**TASK DETAILS**:
Please repeat the records below exactly, skipping any pictures.

**Transcribed page contents**:
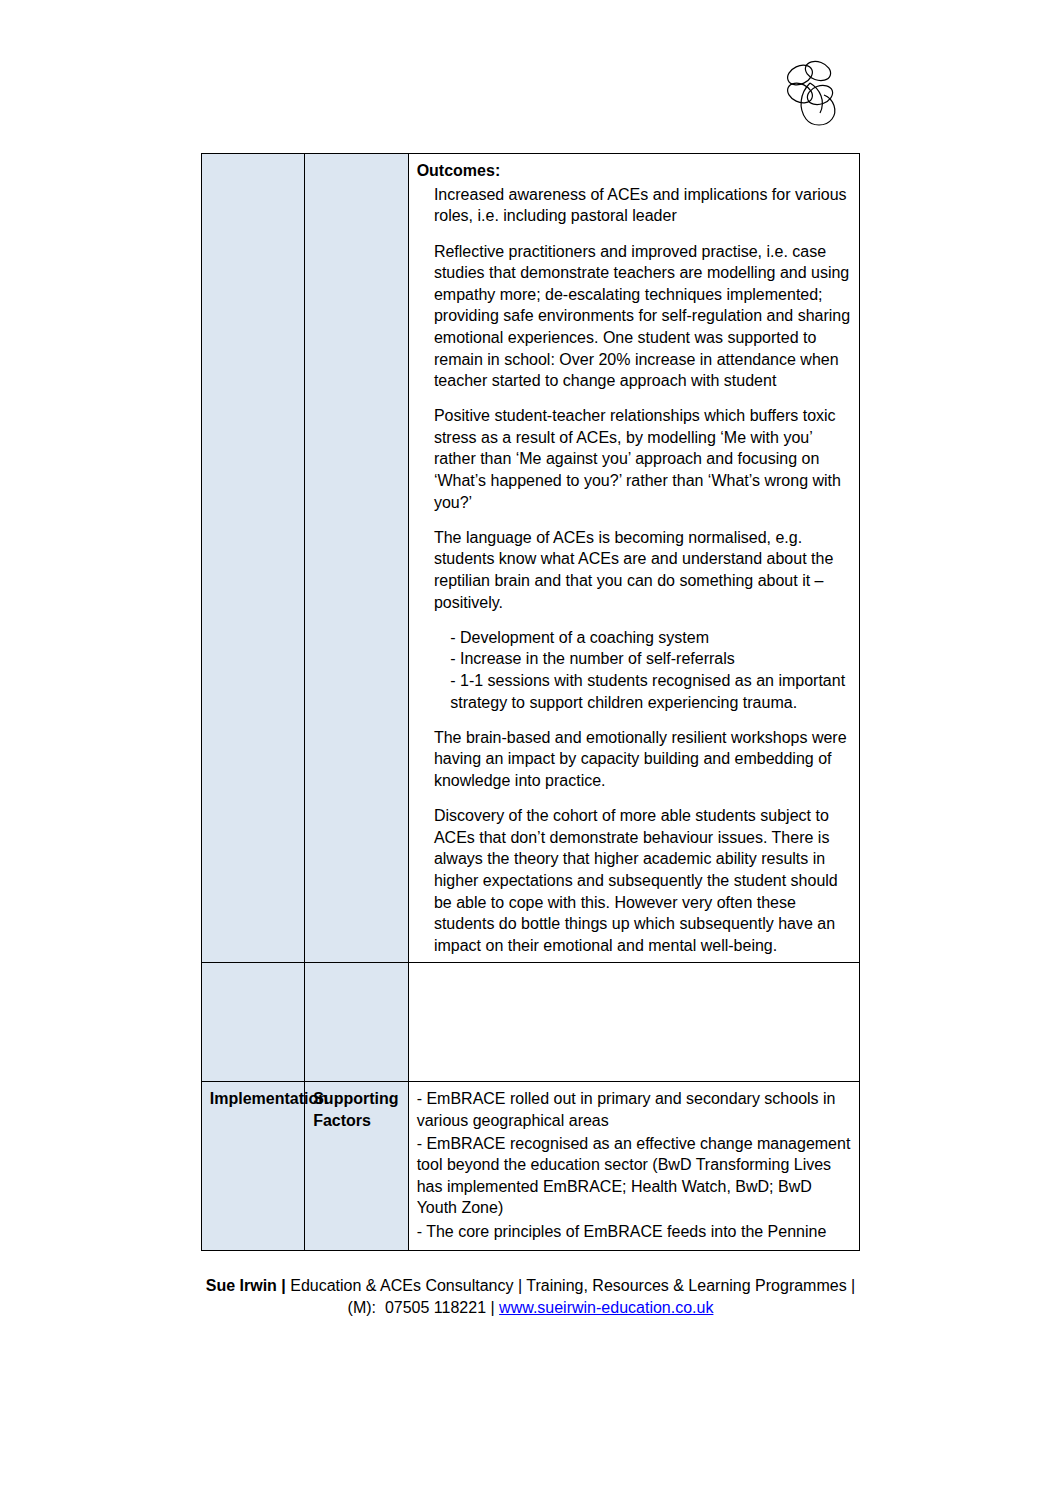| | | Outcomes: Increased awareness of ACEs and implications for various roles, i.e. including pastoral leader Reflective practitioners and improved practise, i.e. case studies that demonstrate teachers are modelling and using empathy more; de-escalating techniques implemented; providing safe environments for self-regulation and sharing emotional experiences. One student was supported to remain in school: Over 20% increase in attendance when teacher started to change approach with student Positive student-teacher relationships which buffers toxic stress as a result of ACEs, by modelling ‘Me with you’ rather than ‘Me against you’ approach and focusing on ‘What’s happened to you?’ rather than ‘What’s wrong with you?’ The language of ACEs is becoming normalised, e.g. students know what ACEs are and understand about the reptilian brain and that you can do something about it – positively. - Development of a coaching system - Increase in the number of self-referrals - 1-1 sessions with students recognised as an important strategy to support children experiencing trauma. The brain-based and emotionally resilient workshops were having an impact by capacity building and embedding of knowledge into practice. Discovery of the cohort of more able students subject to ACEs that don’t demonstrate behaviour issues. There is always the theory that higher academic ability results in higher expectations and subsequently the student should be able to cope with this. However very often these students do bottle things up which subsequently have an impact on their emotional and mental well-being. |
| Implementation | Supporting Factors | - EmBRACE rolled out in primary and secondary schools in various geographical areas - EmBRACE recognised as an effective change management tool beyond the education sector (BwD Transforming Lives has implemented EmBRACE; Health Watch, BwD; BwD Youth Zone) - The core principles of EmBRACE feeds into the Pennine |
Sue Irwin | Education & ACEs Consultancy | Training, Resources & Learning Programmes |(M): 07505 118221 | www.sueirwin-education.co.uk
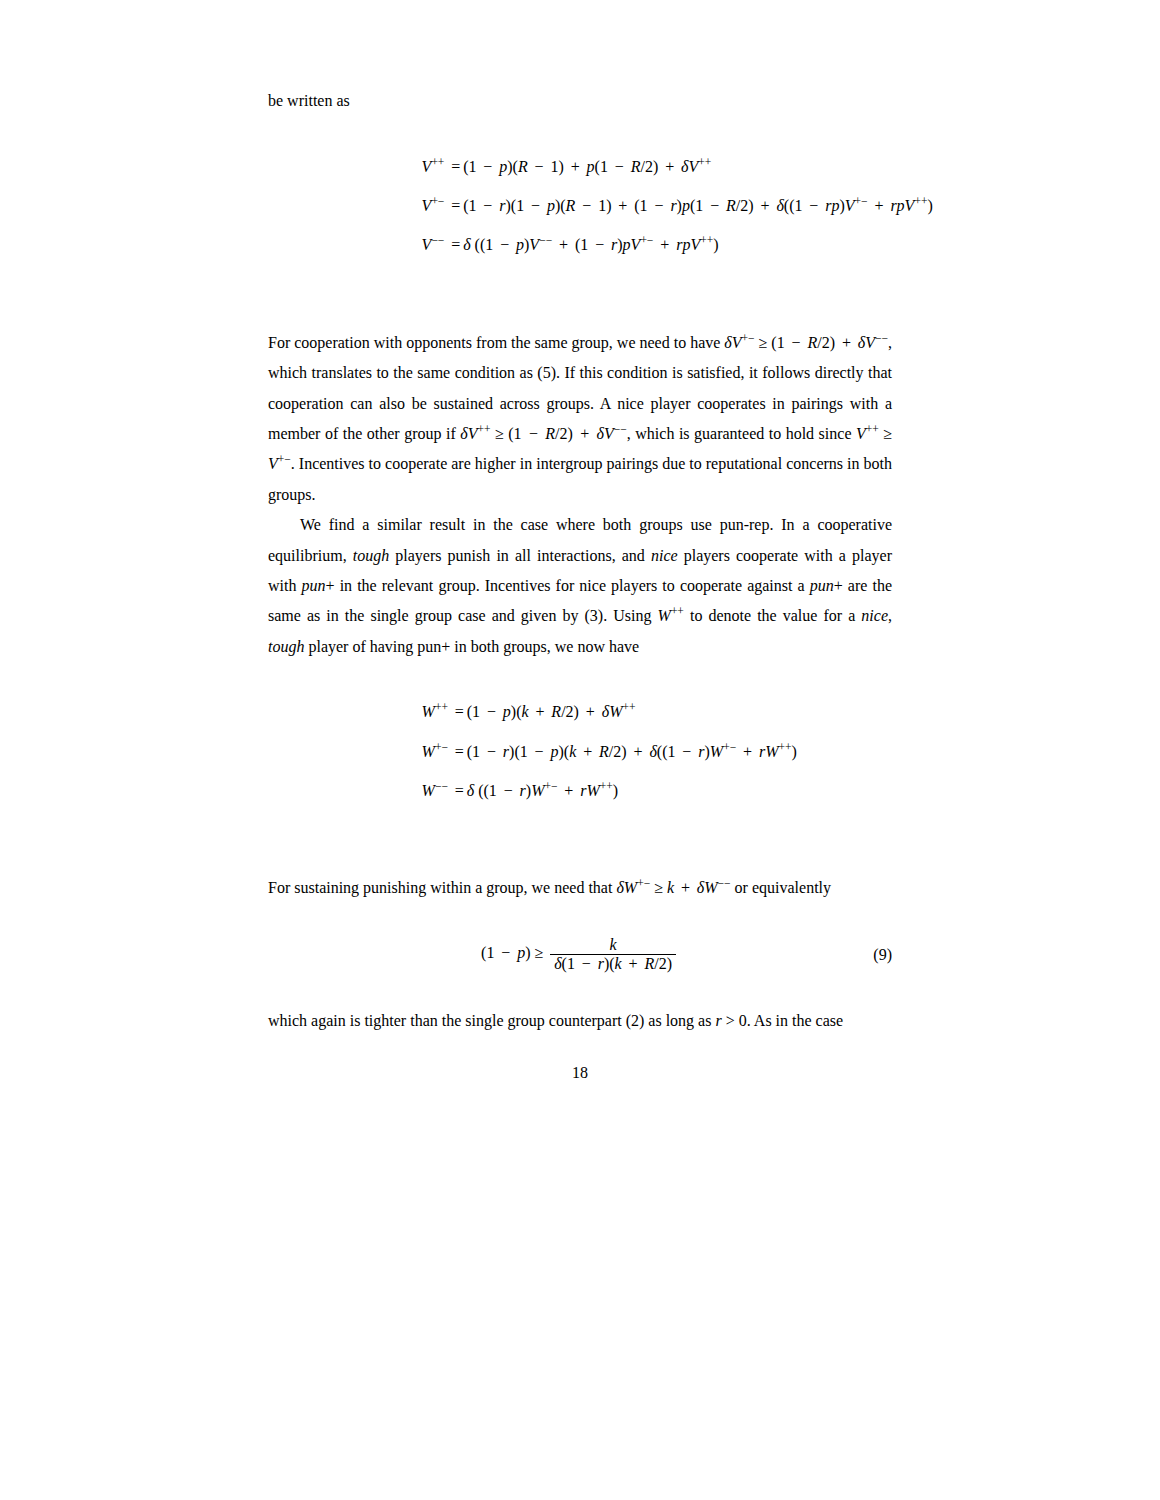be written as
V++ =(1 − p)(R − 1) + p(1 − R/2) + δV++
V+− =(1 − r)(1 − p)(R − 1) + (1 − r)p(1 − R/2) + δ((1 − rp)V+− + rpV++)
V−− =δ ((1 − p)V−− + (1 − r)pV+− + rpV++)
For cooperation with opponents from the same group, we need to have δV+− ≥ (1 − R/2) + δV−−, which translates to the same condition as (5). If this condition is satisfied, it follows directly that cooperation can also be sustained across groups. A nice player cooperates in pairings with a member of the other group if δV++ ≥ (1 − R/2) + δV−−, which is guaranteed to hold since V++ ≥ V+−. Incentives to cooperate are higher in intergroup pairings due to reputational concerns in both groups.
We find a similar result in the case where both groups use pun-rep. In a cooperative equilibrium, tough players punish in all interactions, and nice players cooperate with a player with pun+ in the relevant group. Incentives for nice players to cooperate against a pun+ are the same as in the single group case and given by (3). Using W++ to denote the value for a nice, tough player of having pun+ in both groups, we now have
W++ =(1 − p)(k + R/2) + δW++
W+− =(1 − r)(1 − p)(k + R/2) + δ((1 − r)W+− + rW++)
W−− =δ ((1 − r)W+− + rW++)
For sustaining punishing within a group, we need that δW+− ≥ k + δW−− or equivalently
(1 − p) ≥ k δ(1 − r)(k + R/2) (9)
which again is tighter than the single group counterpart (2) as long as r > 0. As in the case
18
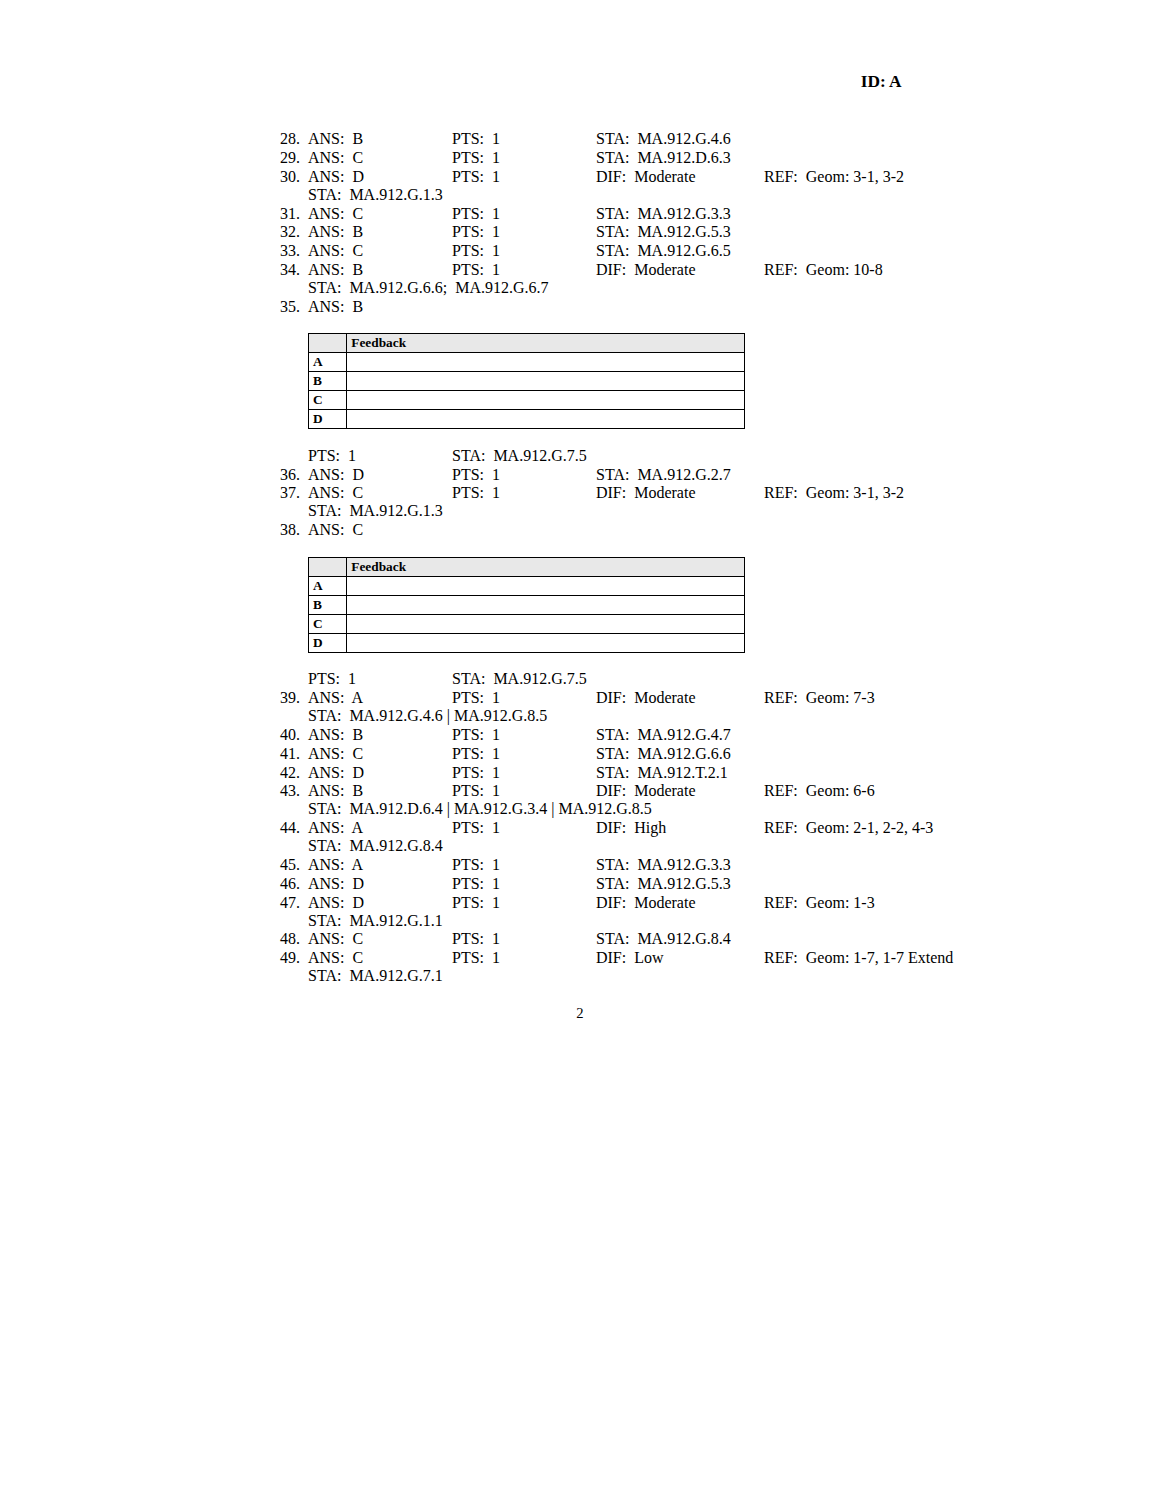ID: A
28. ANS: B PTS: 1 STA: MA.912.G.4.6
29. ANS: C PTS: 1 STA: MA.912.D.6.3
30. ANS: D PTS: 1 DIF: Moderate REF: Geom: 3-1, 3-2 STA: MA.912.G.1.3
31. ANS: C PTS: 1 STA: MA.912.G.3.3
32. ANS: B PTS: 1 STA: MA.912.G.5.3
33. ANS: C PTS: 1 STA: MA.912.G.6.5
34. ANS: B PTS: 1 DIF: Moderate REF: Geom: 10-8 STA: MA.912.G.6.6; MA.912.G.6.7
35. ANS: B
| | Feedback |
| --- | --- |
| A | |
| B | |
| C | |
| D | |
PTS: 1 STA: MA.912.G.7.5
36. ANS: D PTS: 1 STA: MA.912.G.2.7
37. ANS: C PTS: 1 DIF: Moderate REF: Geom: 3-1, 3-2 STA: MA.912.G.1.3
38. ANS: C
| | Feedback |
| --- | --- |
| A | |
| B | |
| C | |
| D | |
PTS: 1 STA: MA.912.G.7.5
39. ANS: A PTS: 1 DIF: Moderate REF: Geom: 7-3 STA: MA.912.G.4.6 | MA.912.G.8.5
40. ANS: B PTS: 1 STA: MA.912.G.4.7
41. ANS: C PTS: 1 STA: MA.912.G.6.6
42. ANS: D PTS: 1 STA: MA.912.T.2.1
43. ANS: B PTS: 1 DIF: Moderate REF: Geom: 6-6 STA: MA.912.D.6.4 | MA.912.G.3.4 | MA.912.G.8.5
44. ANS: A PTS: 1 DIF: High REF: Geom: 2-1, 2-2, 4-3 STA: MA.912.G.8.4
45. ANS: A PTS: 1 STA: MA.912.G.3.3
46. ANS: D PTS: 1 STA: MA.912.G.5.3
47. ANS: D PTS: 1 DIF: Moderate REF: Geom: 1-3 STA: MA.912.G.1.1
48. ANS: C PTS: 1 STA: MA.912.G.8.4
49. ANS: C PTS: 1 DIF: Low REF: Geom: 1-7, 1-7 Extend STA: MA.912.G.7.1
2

**THE COMPLETED TASK**:
| | | Outcomes: Increased awareness of ACEs and implications for various roles, i.e. including pastoral leader Reflective practitioners and improved practise, i.e. case studies that demonstrate teachers are modelling and using empathy more; de-escalating techniques implemented; providing safe environments for self-regulation and sharing emotional experiences. One student was supported to remain in school: Over 20% increase in attendance when teacher started to change approach with student Positive student-teacher relationships which buffers toxic stress as a result of ACEs, by modelling ‘Me with you’ rather than ‘Me against you’ approach and focusing on ‘What’s happened to you?’ rather than ‘What’s wrong with you?’ The language of ACEs is becoming normalised, e.g. students know what ACEs are and understand about the reptilian brain and that you can do something about it – positively. - Development of a coaching system - Increase in the number of self-referrals - 1-1 sessions with students recognised as an important strategy to support children experiencing trauma. The brain-based and emotionally resilient workshops were having an impact by capacity building and embedding of knowledge into practice. Discovery of the cohort of more able students subject to ACEs that don’t demonstrate behaviour issues. There is always the theory that higher academic ability results in higher expectations and subsequently the student should be able to cope with this. However very often these students do bottle things up which subsequently have an impact on their emotional and mental well-being. |
| Implementation | Supporting Factors | - EmBRACE rolled out in primary and secondary schools in various geographical areas - EmBRACE recognised as an effective change management tool beyond the education sector (BwD Transforming Lives has implemented EmBRACE; Health Watch, BwD; BwD Youth Zone) - The core principles of EmBRACE feeds into the Pennine |
Sue Irwin | Education & ACEs Consultancy | Training, Resources & Learning Programmes |(M): 07505 118221 | www.sueirwin-education.co.uk
be written as
V++ =(1 − p)(R − 1) + p(1 − R/2) + δV++
V+− =(1 − r)(1 − p)(R − 1) + (1 − r)p(1 − R/2) + δ((1 − rp)V+− + rpV++)
V−− =δ ((1 − p)V−− + (1 − r)pV+− + rpV++)
For cooperation with opponents from the same group, we need to have δV+− ≥ (1 − R/2) + δV−−, which translates to the same condition as (5). If this condition is satisfied, it follows directly that cooperation can also be sustained across groups. A nice player cooperates in pairings with a member of the other group if δV++ ≥ (1 − R/2) + δV−−, which is guaranteed to hold since V++ ≥ V+−. Incentives to cooperate are higher in intergroup pairings due to reputational concerns in both groups.
We find a similar result in the case where both groups use pun-rep. In a cooperative equilibrium, tough players punish in all interactions, and nice players cooperate with a player with pun+ in the relevant group. Incentives for nice players to cooperate against a pun+ are the same as in the single group case and given by (3). Using W++ to denote the value for a nice, tough player of having pun+ in both groups, we now have
W++ =(1 − p)(k + R/2) + δW++
W+− =(1 − r)(1 − p)(k + R/2) + δ((1 − r)W+− + rW++)
W−− =δ ((1 − r)W+− + rW++)
For sustaining punishing within a group, we need that δW+− ≥ k + δW−− or equivalently
(1 − p) ≥ k δ(1 − r)(k + R/2) (9)
which again is tighter than the single group counterpart (2) as long as r > 0. As in the case
18
ID: A
28. ANS: B PTS: 1 STA: MA.912.G.4.6
29. ANS: C PTS: 1 STA: MA.912.D.6.3
30. ANS: D PTS: 1 DIF: Moderate REF: Geom: 3-1, 3-2 STA: MA.912.G.1.3
31. ANS: C PTS: 1 STA: MA.912.G.3.3
32. ANS: B PTS: 1 STA: MA.912.G.5.3
33. ANS: C PTS: 1 STA: MA.912.G.6.5
34. ANS: B PTS: 1 DIF: Moderate REF: Geom: 10-8 STA: MA.912.G.6.6; MA.912.G.6.7
35. ANS: B
| | Feedback |
| --- | --- |
| A | |
| B | |
| C | |
| D | |
PTS: 1 STA: MA.912.G.7.5
36. ANS: D PTS: 1 STA: MA.912.G.2.7
37. ANS: C PTS: 1 DIF: Moderate REF: Geom: 3-1, 3-2 STA: MA.912.G.1.3
38. ANS: C
| | Feedback |
| --- | --- |
| A | |
| B | |
| C | |
| D | |
PTS: 1 STA: MA.912.G.7.5
39. ANS: A PTS: 1 DIF: Moderate REF: Geom: 7-3 STA: MA.912.G.4.6 | MA.912.G.8.5
40. ANS: B PTS: 1 STA: MA.912.G.4.7
41. ANS: C PTS: 1 STA: MA.912.G.6.6
42. ANS: D PTS: 1 STA: MA.912.T.2.1
43. ANS: B PTS: 1 DIF: Moderate REF: Geom: 6-6 STA: MA.912.D.6.4 | MA.912.G.3.4 | MA.912.G.8.5
44. ANS: A PTS: 1 DIF: High REF: Geom: 2-1, 2-2, 4-3 STA: MA.912.G.8.4
45. ANS: A PTS: 1 STA: MA.912.G.3.3
46. ANS: D PTS: 1 STA: MA.912.G.5.3
47. ANS: D PTS: 1 DIF: Moderate REF: Geom: 1-3 STA: MA.912.G.1.1
48. ANS: C PTS: 1 STA: MA.912.G.8.4
49. ANS: C PTS: 1 DIF: Low REF: Geom: 1-7, 1-7 Extend STA: MA.912.G.7.1
2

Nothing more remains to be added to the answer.